◆ Your objective
The reply must repeat the listing below exactly and carry none of its pictures.

◆ Material for this exercise
——————

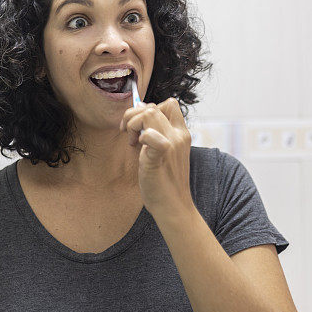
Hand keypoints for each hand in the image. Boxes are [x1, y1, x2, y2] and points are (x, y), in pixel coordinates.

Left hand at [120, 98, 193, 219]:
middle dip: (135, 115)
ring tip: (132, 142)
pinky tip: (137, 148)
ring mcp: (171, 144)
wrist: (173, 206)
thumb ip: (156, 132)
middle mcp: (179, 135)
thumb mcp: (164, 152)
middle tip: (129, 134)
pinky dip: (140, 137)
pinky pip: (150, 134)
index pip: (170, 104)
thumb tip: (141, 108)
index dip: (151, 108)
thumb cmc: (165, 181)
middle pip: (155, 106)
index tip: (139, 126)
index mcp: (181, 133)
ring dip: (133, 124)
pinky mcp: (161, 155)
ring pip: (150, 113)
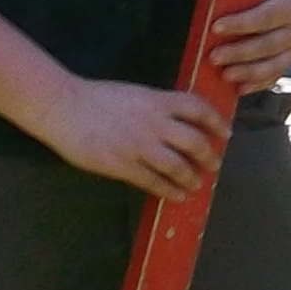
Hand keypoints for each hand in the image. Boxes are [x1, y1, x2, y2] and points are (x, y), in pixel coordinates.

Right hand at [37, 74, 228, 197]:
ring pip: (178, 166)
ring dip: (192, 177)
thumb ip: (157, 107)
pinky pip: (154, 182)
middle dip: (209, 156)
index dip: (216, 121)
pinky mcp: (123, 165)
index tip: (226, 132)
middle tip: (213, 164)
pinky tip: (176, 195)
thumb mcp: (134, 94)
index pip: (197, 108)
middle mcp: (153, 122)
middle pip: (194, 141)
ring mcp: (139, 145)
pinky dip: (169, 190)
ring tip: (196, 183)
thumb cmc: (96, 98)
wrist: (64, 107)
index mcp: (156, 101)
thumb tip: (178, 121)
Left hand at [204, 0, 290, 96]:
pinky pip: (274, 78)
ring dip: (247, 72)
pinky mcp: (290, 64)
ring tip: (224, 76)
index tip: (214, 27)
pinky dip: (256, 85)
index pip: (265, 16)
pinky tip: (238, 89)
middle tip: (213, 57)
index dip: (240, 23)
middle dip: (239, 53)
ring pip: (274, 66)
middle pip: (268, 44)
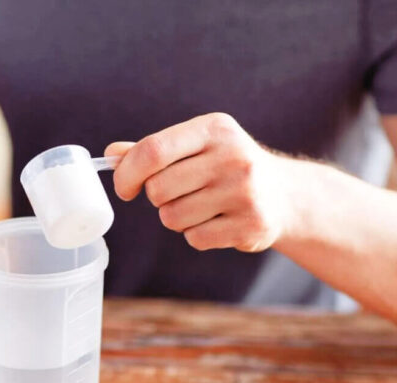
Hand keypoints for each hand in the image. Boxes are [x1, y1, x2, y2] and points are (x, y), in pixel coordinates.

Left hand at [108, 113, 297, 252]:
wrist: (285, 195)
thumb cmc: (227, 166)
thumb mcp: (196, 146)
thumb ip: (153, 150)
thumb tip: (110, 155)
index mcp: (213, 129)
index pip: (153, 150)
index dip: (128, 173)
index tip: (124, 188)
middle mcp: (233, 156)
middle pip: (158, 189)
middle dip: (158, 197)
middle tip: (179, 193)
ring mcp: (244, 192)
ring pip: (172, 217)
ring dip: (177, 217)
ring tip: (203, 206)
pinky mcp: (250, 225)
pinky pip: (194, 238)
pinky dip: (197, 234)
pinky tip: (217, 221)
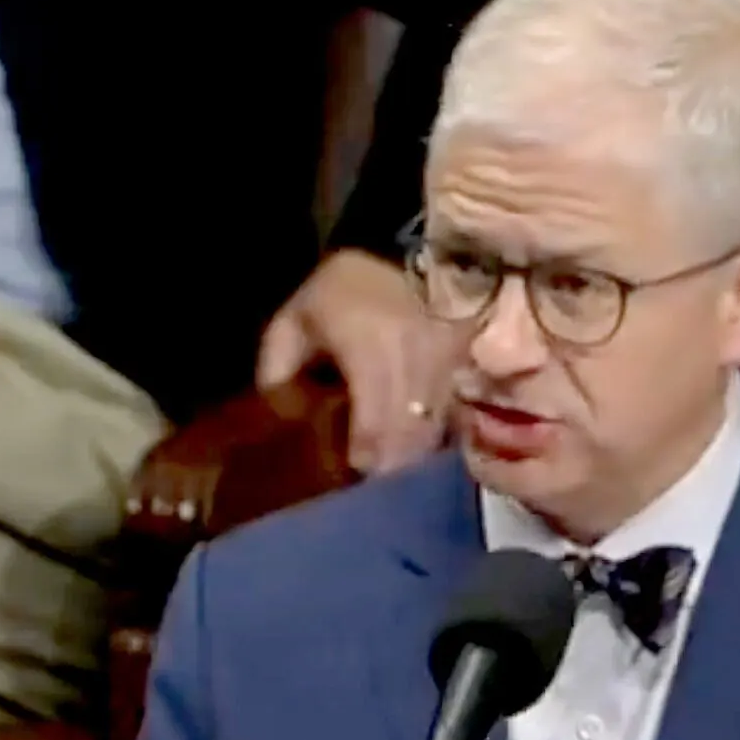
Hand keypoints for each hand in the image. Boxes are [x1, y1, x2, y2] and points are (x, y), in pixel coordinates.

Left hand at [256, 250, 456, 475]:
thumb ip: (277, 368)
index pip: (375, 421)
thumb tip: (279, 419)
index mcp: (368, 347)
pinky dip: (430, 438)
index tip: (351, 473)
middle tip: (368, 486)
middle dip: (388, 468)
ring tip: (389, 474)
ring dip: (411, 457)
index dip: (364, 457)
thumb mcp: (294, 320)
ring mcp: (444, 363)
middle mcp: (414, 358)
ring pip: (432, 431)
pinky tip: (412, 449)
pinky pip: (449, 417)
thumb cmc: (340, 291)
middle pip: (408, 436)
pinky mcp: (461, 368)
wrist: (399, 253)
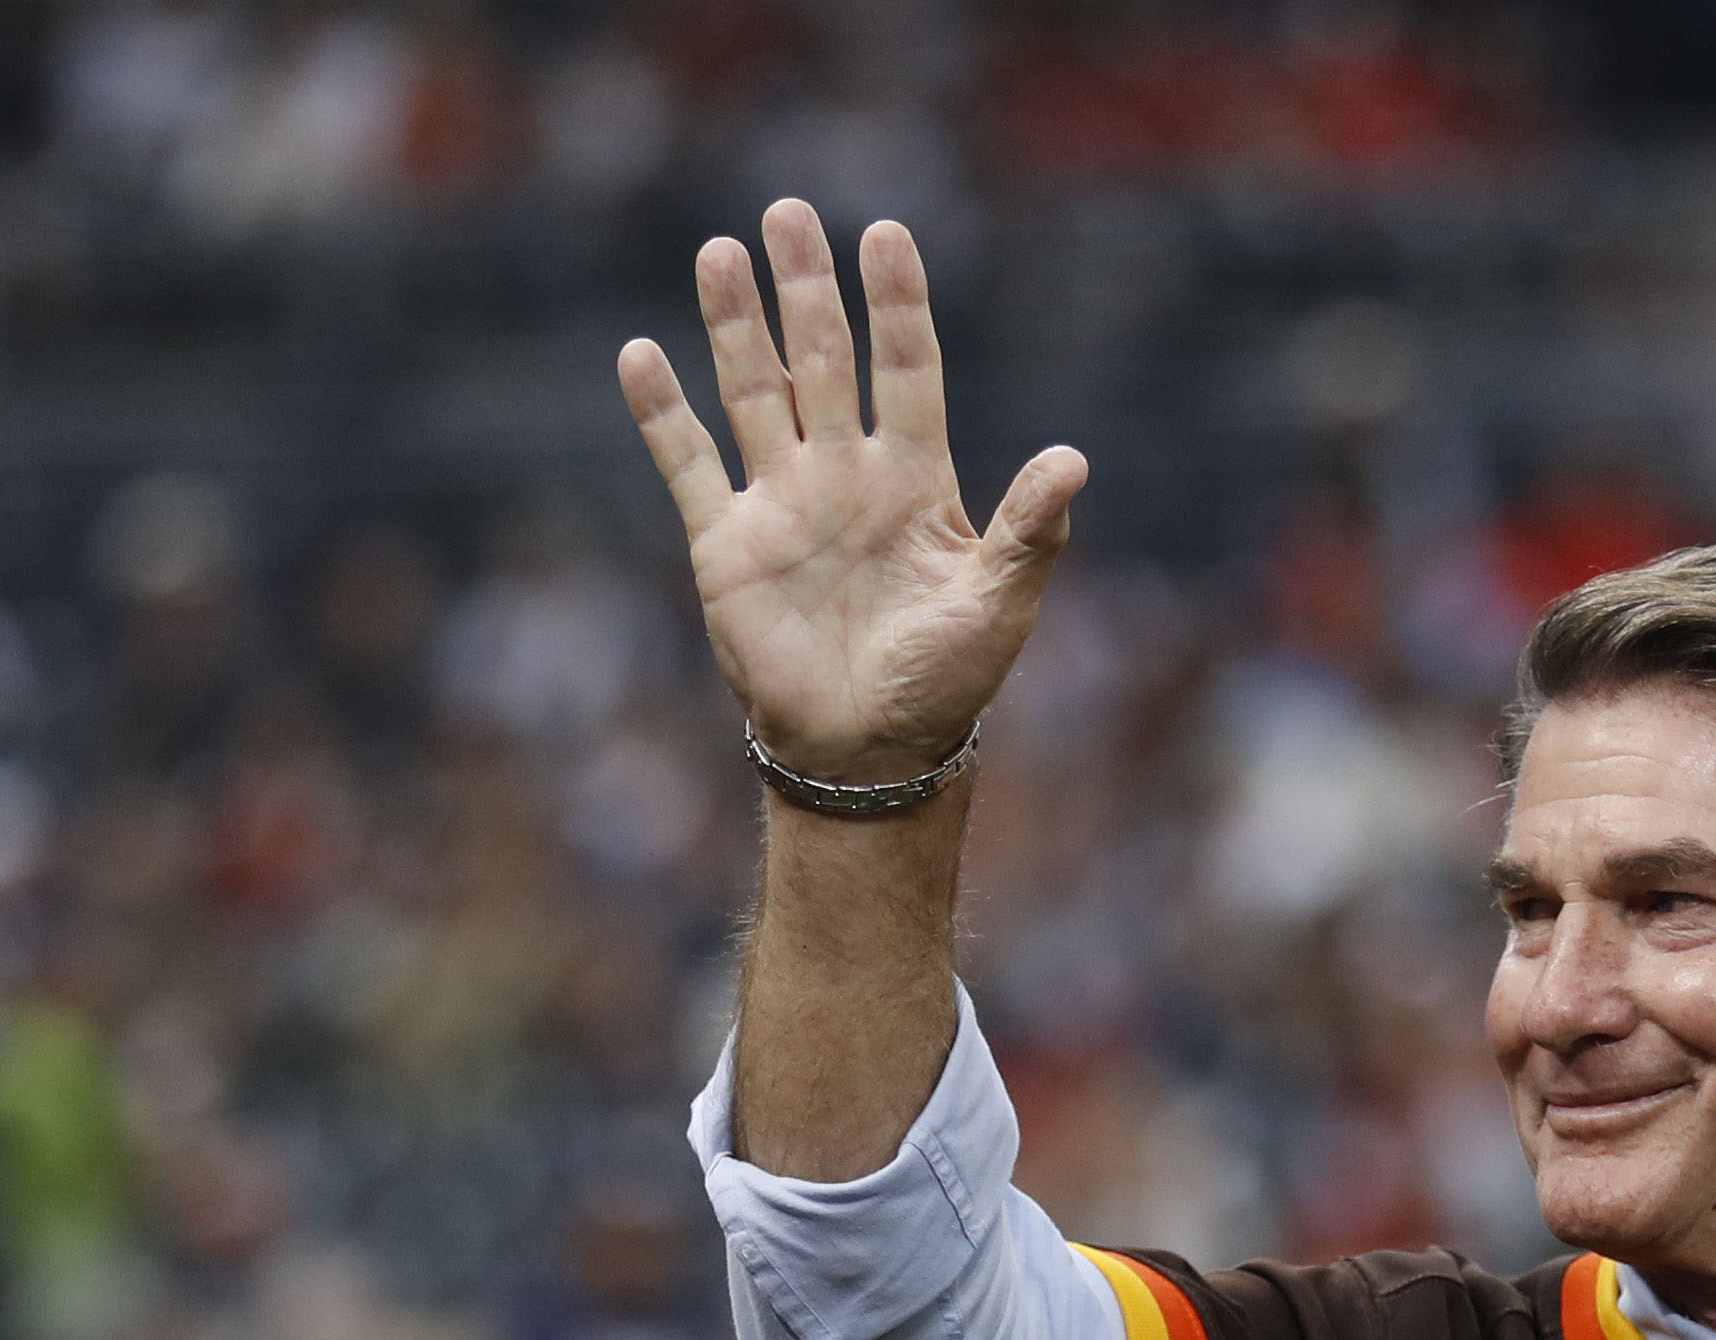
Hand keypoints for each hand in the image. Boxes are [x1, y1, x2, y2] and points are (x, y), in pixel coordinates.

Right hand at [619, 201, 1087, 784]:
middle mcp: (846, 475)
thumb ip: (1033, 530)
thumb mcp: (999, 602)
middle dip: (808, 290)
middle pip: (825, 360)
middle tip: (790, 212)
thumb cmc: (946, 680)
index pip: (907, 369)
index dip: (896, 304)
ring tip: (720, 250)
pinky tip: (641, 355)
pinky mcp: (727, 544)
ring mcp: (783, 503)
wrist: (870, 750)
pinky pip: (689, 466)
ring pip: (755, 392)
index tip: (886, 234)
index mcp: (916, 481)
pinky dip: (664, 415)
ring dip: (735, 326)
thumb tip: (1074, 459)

——————

◆ Expected output
Hand keypoints for each hand in the image. Boxes are [x1, y1, x2, y2] and points are (x, y), in pixel coordinates.

Left hand at [120, 98, 193, 219]:
middle dip: (135, 115)
ring tip: (132, 142)
pinky tip: (137, 148)
ring mcp: (171, 144)
wrist: (173, 206)
thumb ip: (156, 132)
middle mcp: (179, 135)
thumb mcp: (164, 152)
middle tip: (129, 134)
pinky dip: (140, 137)
pinky pip: (150, 134)
index pip: (170, 104)
thumb tip: (141, 108)
index dip: (151, 108)
thumb cmc: (165, 181)
middle pip: (155, 106)
index tip: (139, 126)
index mcp: (181, 133)
ring dip: (133, 124)
pinky mcp: (161, 155)
ring pip: (150, 113)
Hand keypoints for each hand in the image. Boxes are [x1, y1, x2, y2] and points are (x, y), in pixel coordinates.

Right hand at [37, 74, 228, 197]:
ring pip: (178, 166)
ring dip: (192, 177)
thumb ip: (157, 107)
pinky pip: (154, 182)
middle dip: (209, 156)
index dip: (216, 121)
pinky mcp: (123, 165)
index tip: (226, 132)
middle tip: (213, 164)
pinky tip: (176, 195)
thumb mcp: (134, 94)
index pip: (197, 108)
middle mcp: (153, 122)
middle pip: (194, 141)
ring mcp: (139, 145)
pinky dip: (169, 190)
ring tip: (196, 183)
thumb cmc: (96, 98)
wrist: (64, 107)
index mcp: (156, 101)
thumb tip: (178, 121)
Left hand at [204, 0, 290, 96]:
pinky pip: (274, 78)
ring dip: (247, 72)
pinky mcp: (290, 64)
ring tip: (224, 76)
index tip: (214, 27)
pinky dip: (256, 85)
index pip: (265, 16)
pinky tip: (238, 89)
middle tip: (213, 57)
index dip: (240, 23)
middle dip: (239, 53)
ring pip: (274, 66)
middle pip: (268, 44)
Hand keypoints for each hand in the image. Boxes are [x1, y1, x2, y2] and points are (x, y), in pixel coordinates.

Left hand at [108, 113, 297, 252]:
wrist: (285, 195)
thumb cmc: (227, 166)
thumb mcp: (196, 146)
thumb ip: (153, 150)
thumb tip: (110, 155)
index mcp: (213, 129)
index pip: (153, 150)
index dip: (128, 173)
index tip: (124, 188)
middle mcp: (233, 156)
middle pip: (158, 189)
middle dip: (158, 197)
middle tip: (179, 193)
ring mcp: (244, 192)
ring pip: (172, 217)
ring dip: (177, 217)
ring tip: (203, 206)
pinky mcp: (250, 225)
pinky pip: (194, 238)
pinky dip: (197, 234)
pinky tip: (217, 221)
Hand keypoints for each hand in the image. Boxes are [x1, y1, x2, y2] and points are (x, y), in pixel coordinates.

Left hand at [256, 250, 456, 475]:
thumb ip: (277, 368)
index pip: (375, 421)
thumb tip: (279, 419)
index mcp: (368, 347)
pinky dip: (430, 438)
index tip: (351, 473)
middle tip: (368, 486)
middle dip: (388, 468)
ring tip: (389, 474)
ring dip: (411, 457)
index dip: (364, 457)
thumb mcp: (294, 320)
ring mcp: (444, 363)
middle mcp: (414, 358)
ring pip: (432, 431)
pinky tip: (412, 449)
pinky pip: (449, 417)
thumb cmc: (340, 291)
middle pip: (408, 436)
pinky mcp: (461, 368)
wrist: (399, 253)
Hand keypoints for each hand in the image. Boxes are [x1, y1, x2, y2] and points are (x, y), in pixel coordinates.

Right hand at [619, 201, 1087, 784]:
middle mcp: (846, 475)
thumb ip: (1033, 530)
thumb mcp: (999, 602)
middle dip: (808, 290)
middle pip: (825, 360)
middle tip: (790, 212)
thumb cmc: (946, 680)
index pip: (907, 369)
index dip: (896, 304)
ring tip: (720, 250)
pinky tip: (641, 355)
pinky mcp: (727, 544)
ring mcp: (783, 503)
wrist: (870, 750)
pinky pip: (689, 466)
ring pip: (755, 392)
index tip: (886, 234)
index mcp: (916, 481)
pinky dip: (664, 415)
ring dip: (735, 326)
thumb tip: (1074, 459)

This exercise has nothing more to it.